Bakanlığımız Peyzaj Koruma Müdürlüğü iş birliği ile Avrupa Konseyi-Avrupa Peyzaj Sözleşmesi Demokratik Hükümet Sekretaryası tarafından düzenlenen toplantının açılışına Bakanlığımız Müsteşarı Prof. Dr. Lütfi Akça, Nevşehir Valisi Mehmet Ceylan, Avrupa Konseyi Kültür Miras ve Peyzaj Komitesi Yönetim Kurulu Başkanı Bruno Favel, Avrupa Peyzaj Sözleşmesi Avrupa Konferansı Konsey Başkanı Liv Kristine Mortensen ve Bakanlığımız Doğa Koruma ve Milli Parklar Genel Müdürü Ahmet Özyanık'ın yanı sıra 28 ülkeden 100'ü aşkın akademisyen ve bürokrat katıldı.

"Türkiye Peyzajları', 'Peyzaj Değerleri ve Ekonomik Değer', Şehir Peyzajları ve Ekonomi', 'Kırsal Peyzajlar ve Ekonomi' ve ' Uygulama Araçları, Enstrümanları ve Prosedürler' konulu 5 ayrı çalıştayın da gerçekleştirileceği toplantının açılışında konuşan Nevşehir Valisi Mehmet Ceylan, katılımcılara Kapadokya bölgesinin tarihi ve turistik özellikleri hakkında bilgi verdi.

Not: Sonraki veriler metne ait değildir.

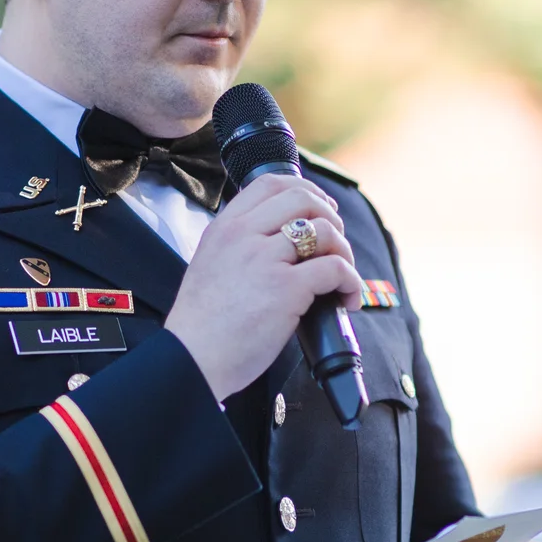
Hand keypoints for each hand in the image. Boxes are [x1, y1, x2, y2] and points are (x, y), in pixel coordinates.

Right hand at [165, 173, 361, 400]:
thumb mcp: (210, 266)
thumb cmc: (202, 325)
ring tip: (343, 277)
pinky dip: (350, 282)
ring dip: (344, 251)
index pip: (271, 183)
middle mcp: (244, 235)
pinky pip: (335, 268)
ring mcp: (265, 259)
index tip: (321, 208)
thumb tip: (279, 245)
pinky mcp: (286, 288)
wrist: (191, 358)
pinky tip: (346, 300)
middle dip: (331, 216)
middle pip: (304, 199)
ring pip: (325, 231)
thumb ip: (237, 248)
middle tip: (336, 245)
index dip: (306, 189)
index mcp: (224, 228)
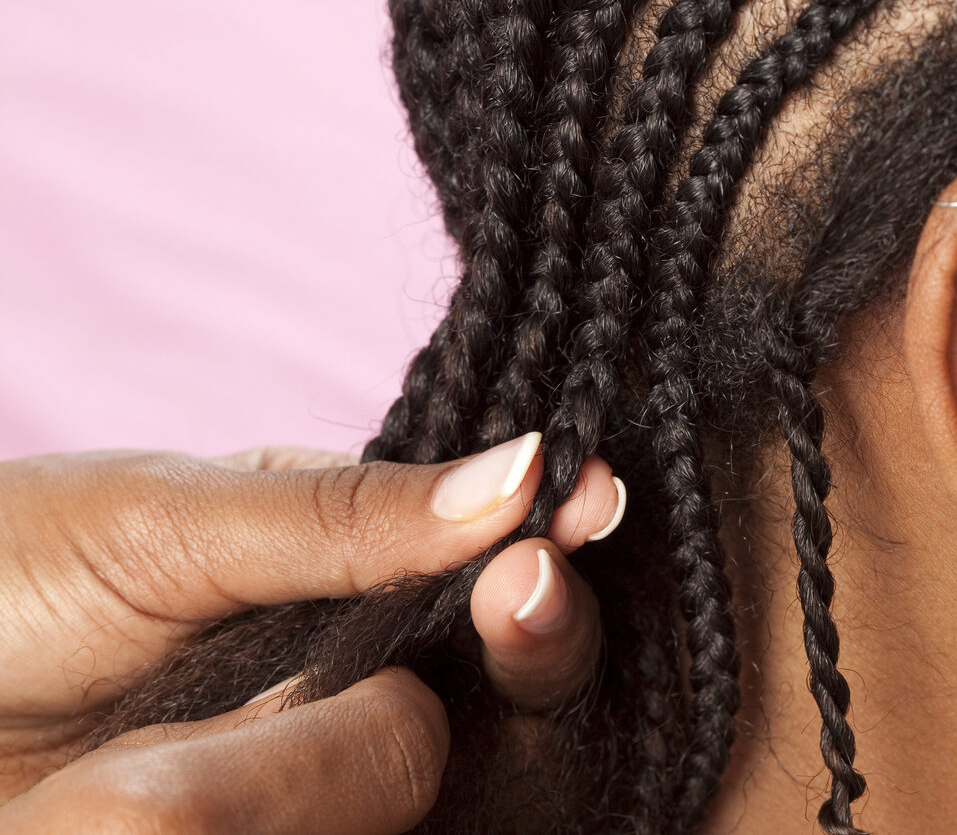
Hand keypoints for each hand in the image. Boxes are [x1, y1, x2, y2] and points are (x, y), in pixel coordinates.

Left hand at [0, 435, 621, 808]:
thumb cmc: (6, 580)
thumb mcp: (163, 521)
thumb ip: (346, 513)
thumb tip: (528, 463)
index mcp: (345, 571)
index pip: (489, 564)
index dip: (545, 544)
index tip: (593, 509)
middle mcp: (358, 678)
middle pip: (503, 687)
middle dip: (536, 644)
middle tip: (529, 597)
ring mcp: (325, 775)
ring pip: (448, 769)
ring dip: (434, 733)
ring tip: (358, 688)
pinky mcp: (300, 831)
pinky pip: (380, 820)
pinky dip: (366, 802)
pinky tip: (306, 781)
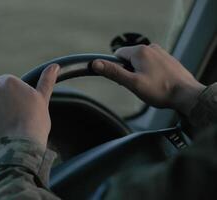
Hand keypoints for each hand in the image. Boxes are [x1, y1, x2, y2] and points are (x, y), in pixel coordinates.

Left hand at [0, 64, 59, 145]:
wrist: (21, 144)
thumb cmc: (35, 122)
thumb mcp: (42, 99)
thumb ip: (46, 81)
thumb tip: (55, 66)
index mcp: (8, 81)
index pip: (5, 82)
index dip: (12, 94)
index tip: (19, 105)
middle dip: (2, 104)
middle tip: (14, 118)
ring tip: (7, 126)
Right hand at [91, 44, 205, 115]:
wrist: (187, 95)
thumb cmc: (160, 90)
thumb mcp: (132, 83)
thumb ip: (113, 72)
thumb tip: (95, 63)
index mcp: (140, 51)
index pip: (117, 55)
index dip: (117, 68)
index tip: (125, 80)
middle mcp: (151, 48)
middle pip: (129, 58)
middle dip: (129, 72)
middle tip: (138, 85)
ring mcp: (161, 53)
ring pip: (141, 62)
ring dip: (140, 73)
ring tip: (150, 86)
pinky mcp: (168, 59)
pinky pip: (152, 64)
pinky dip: (151, 73)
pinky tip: (157, 84)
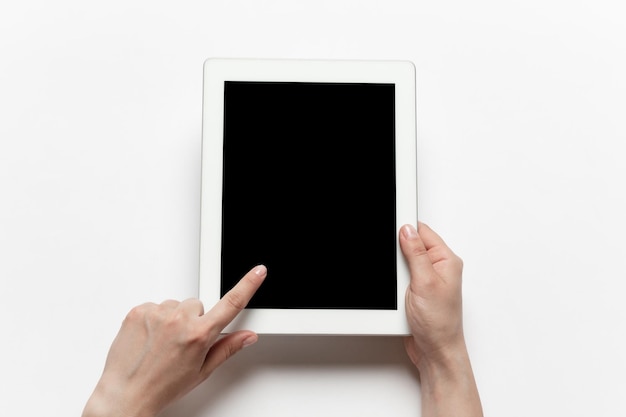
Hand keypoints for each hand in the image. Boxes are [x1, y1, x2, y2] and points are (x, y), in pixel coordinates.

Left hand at [82, 265, 266, 416]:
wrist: (126, 394)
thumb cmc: (162, 387)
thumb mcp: (202, 371)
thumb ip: (227, 348)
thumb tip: (248, 336)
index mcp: (199, 335)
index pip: (231, 304)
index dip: (248, 285)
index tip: (258, 271)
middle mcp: (179, 320)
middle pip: (197, 305)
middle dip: (194, 319)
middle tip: (182, 342)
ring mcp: (157, 313)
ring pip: (175, 305)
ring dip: (172, 319)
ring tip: (163, 343)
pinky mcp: (138, 311)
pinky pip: (154, 307)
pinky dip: (154, 319)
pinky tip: (150, 339)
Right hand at [400, 223, 482, 416]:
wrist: (435, 352)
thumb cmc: (439, 323)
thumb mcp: (425, 282)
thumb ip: (415, 253)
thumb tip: (407, 230)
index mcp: (446, 260)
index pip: (423, 232)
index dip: (406, 230)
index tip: (392, 229)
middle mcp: (438, 268)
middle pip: (411, 246)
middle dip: (399, 255)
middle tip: (400, 272)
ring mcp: (427, 280)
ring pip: (402, 264)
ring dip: (396, 273)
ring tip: (401, 289)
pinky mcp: (416, 292)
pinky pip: (399, 279)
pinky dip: (394, 284)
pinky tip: (397, 295)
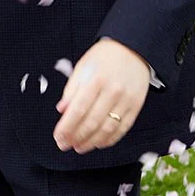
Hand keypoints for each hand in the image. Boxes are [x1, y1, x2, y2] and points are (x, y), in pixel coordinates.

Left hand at [53, 38, 150, 153]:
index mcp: (96, 79)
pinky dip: (110, 140)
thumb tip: (62, 110)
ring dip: (91, 142)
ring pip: (107, 129)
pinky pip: (122, 129)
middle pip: (91, 122)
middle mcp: (112, 91)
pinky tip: (99, 143)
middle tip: (65, 144)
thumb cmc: (105, 57)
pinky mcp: (136, 106)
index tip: (58, 137)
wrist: (133, 48)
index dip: (67, 127)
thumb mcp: (83, 66)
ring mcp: (126, 100)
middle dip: (76, 137)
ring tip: (79, 147)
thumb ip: (71, 90)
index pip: (78, 110)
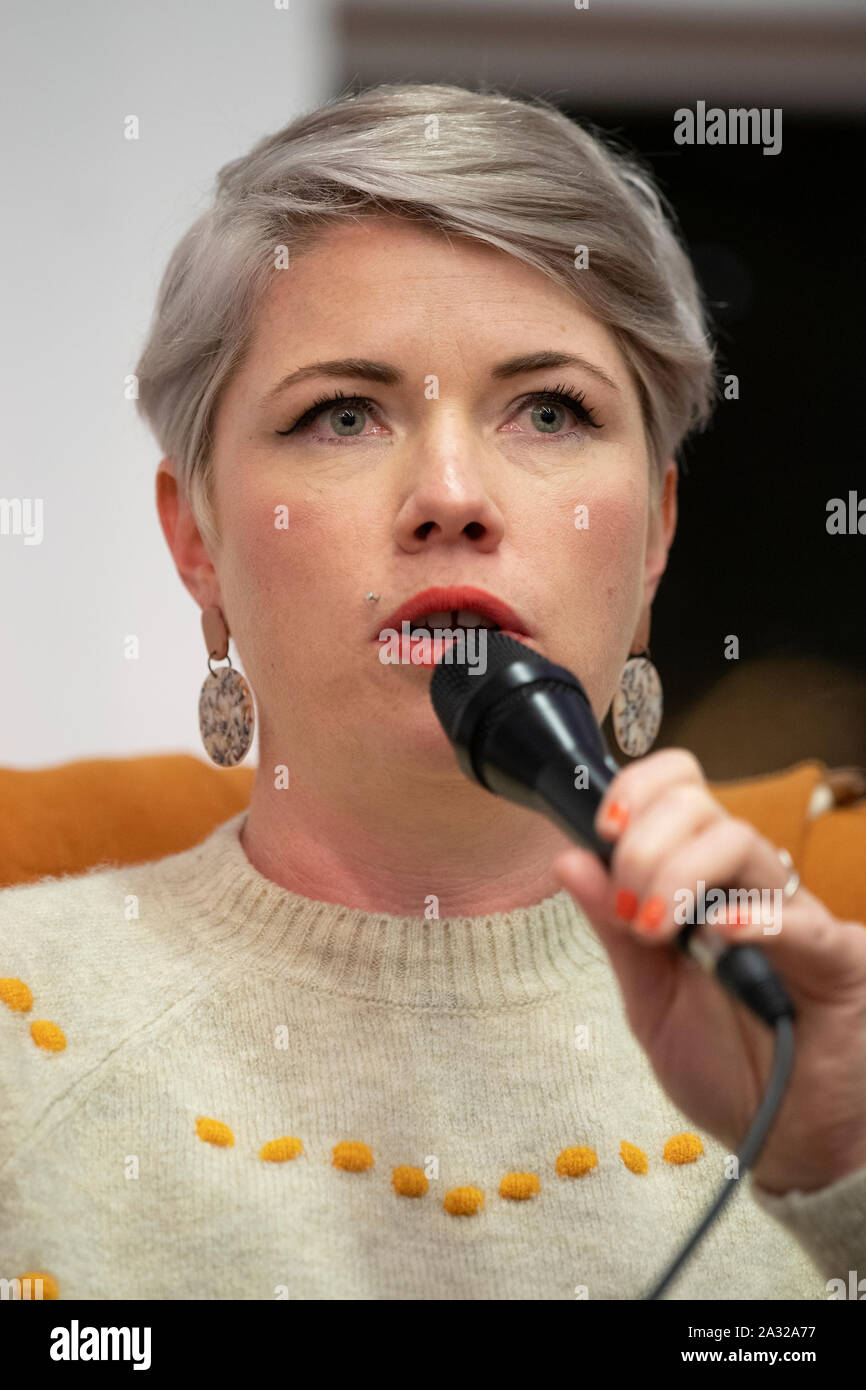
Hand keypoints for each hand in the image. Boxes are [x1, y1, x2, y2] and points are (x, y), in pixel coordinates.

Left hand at [551, 749, 865, 1195]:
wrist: (785, 1139)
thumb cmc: (725, 1063)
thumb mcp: (648, 996)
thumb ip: (612, 931)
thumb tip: (567, 860)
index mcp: (703, 881)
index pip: (681, 789)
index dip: (639, 790)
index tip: (603, 828)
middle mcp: (748, 886)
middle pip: (702, 806)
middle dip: (645, 844)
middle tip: (628, 908)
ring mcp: (794, 916)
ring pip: (742, 844)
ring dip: (681, 874)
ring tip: (655, 927)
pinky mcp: (838, 959)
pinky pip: (801, 920)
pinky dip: (756, 917)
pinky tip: (721, 931)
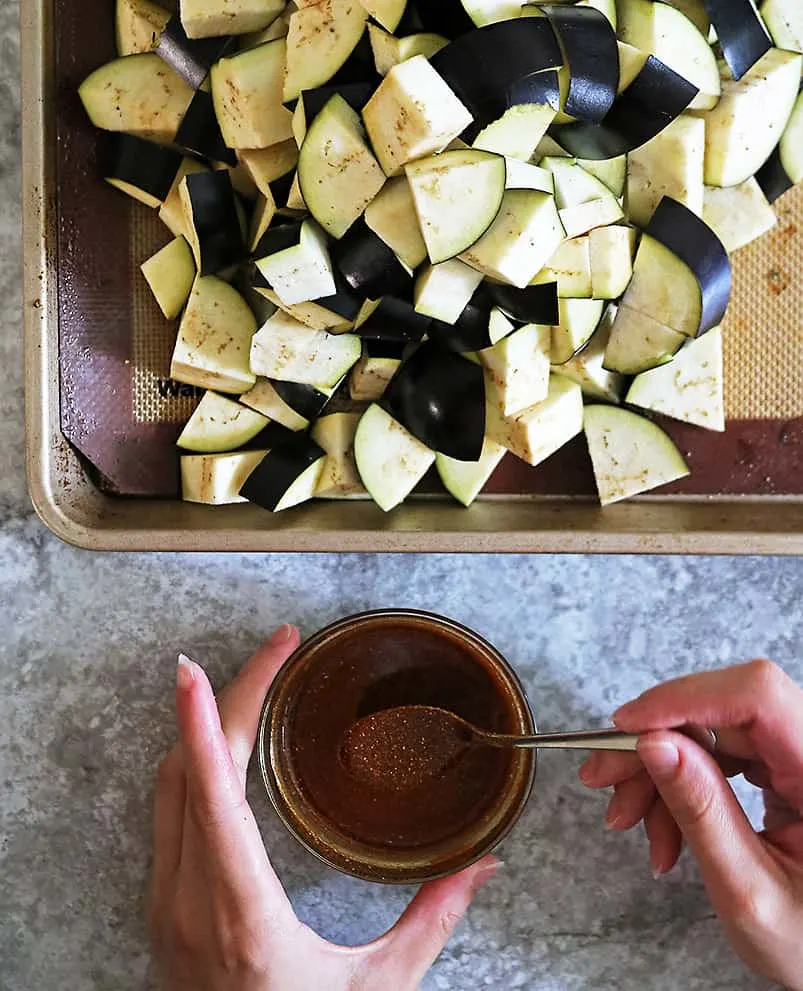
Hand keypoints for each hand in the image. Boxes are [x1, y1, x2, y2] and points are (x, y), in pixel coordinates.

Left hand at [148, 625, 497, 990]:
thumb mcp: (377, 988)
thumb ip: (432, 921)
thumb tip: (484, 866)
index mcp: (239, 913)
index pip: (210, 795)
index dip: (201, 722)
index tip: (195, 668)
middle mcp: (188, 900)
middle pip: (188, 771)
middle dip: (223, 697)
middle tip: (274, 649)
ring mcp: (166, 903)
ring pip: (169, 786)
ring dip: (203, 725)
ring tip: (251, 681)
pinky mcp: (164, 906)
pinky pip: (169, 811)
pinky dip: (194, 760)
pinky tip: (224, 743)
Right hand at [579, 660, 802, 989]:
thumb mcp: (749, 893)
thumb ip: (702, 813)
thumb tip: (653, 744)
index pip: (757, 697)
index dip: (687, 699)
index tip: (628, 728)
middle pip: (722, 711)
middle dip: (654, 742)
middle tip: (602, 777)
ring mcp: (798, 757)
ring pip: (710, 731)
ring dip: (658, 770)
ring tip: (630, 820)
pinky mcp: (783, 766)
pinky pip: (718, 751)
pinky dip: (678, 782)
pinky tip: (662, 824)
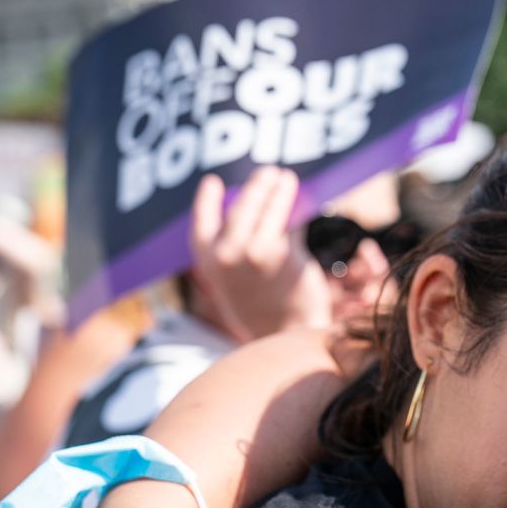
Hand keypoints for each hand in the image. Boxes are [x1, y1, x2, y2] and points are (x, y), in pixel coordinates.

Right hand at [188, 168, 331, 342]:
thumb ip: (231, 251)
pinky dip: (298, 212)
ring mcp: (254, 253)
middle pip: (242, 208)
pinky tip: (304, 203)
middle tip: (269, 173)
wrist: (284, 334)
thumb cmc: (260, 308)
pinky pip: (291, 224)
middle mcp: (227, 255)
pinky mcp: (284, 254)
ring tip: (286, 179)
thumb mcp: (232, 281)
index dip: (206, 201)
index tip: (213, 182)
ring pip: (269, 211)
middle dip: (256, 187)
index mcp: (209, 261)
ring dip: (279, 191)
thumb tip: (253, 208)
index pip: (202, 223)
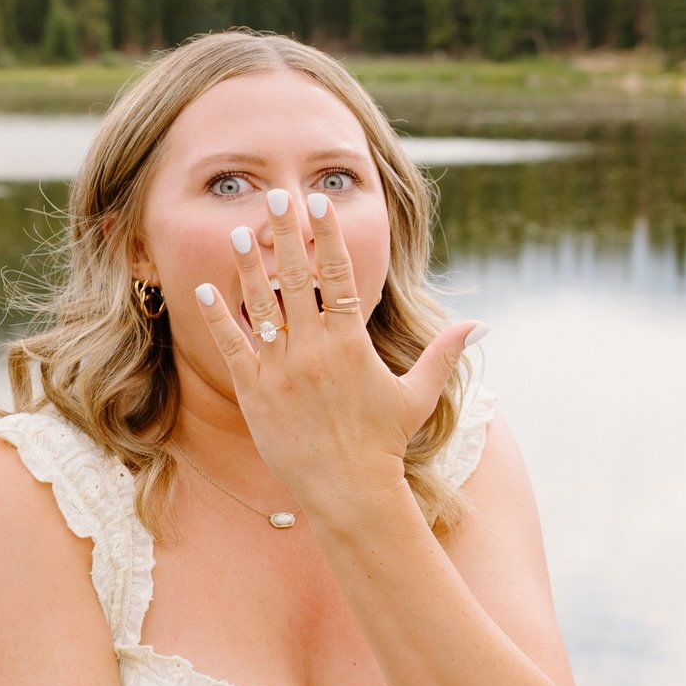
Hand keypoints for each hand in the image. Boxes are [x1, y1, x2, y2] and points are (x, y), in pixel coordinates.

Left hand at [194, 190, 479, 517]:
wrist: (348, 491)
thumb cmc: (383, 444)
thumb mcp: (418, 395)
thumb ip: (444, 355)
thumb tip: (482, 326)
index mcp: (350, 343)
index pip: (338, 276)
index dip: (328, 236)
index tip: (319, 204)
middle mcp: (313, 349)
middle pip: (296, 278)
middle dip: (286, 233)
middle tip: (276, 195)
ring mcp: (281, 369)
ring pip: (260, 305)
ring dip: (248, 266)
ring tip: (238, 231)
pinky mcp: (255, 391)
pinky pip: (232, 346)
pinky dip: (217, 317)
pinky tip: (203, 288)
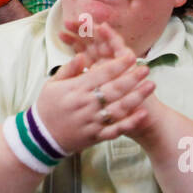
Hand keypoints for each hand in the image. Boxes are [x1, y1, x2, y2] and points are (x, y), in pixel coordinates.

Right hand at [34, 19, 157, 152]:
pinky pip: (116, 130)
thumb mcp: (52, 83)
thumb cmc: (47, 106)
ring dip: (137, 97)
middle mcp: (86, 104)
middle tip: (146, 68)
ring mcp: (92, 121)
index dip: (118, 65)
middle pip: (114, 89)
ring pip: (119, 108)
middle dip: (132, 77)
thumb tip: (83, 55)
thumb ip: (69, 69)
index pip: (101, 74)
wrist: (40, 137)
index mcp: (76, 89)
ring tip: (151, 85)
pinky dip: (130, 122)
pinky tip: (143, 114)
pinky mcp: (95, 136)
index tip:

Kapadokya'nın tarihi, doğal ve kültürel peyzajın en güzel uygulandığı merkezlerden biri olduğunu vurgulayan Vali Ceylan,"Kapadokya bölgesi hem tarihi ve kültürel mirasın korunması hem de turizm açısından önemli ve gelecek nesillere aktarılması bakımından da bir o kadar değerli bir miras. Bu toplantının da bu bölgede düzenlenmesi ayrı bir önem arz ediyor. Değerli katılımcıların bu toplantı sayesinde bu güzel bölgemizi tanıma fırsatı bulacağından dolayı mutluyum" dedi.

Bakanlığımız Doğa Koruma ve Milli Parklar Genel Müdürü Ahmet Özyanık ise, "Türkiye sahip olduğu Göreme gibi dünya mirası alanları, İstanbul Boğaziçi gibi özel koruma alanları gibi yüz ölçümünün yüzde 10'unu koruma altında, korunan alan olarak tutmaktadır. Bu yüzde 10'luk rakama son 10 yılda ulaştık. Son 10 yıl Türkiye'nin ekonomik olarak da sıçrama yaptığı bir dönemdir. Bir taraftan ekonomik olarak hamleler yaptı, bir taraftan da korunan alanlarını geliştirdi.Bu hakikaten siyasi iradenin güçlü bir şekilde doğa korumaya verdiği önemi göstermektedir" diye konuştu.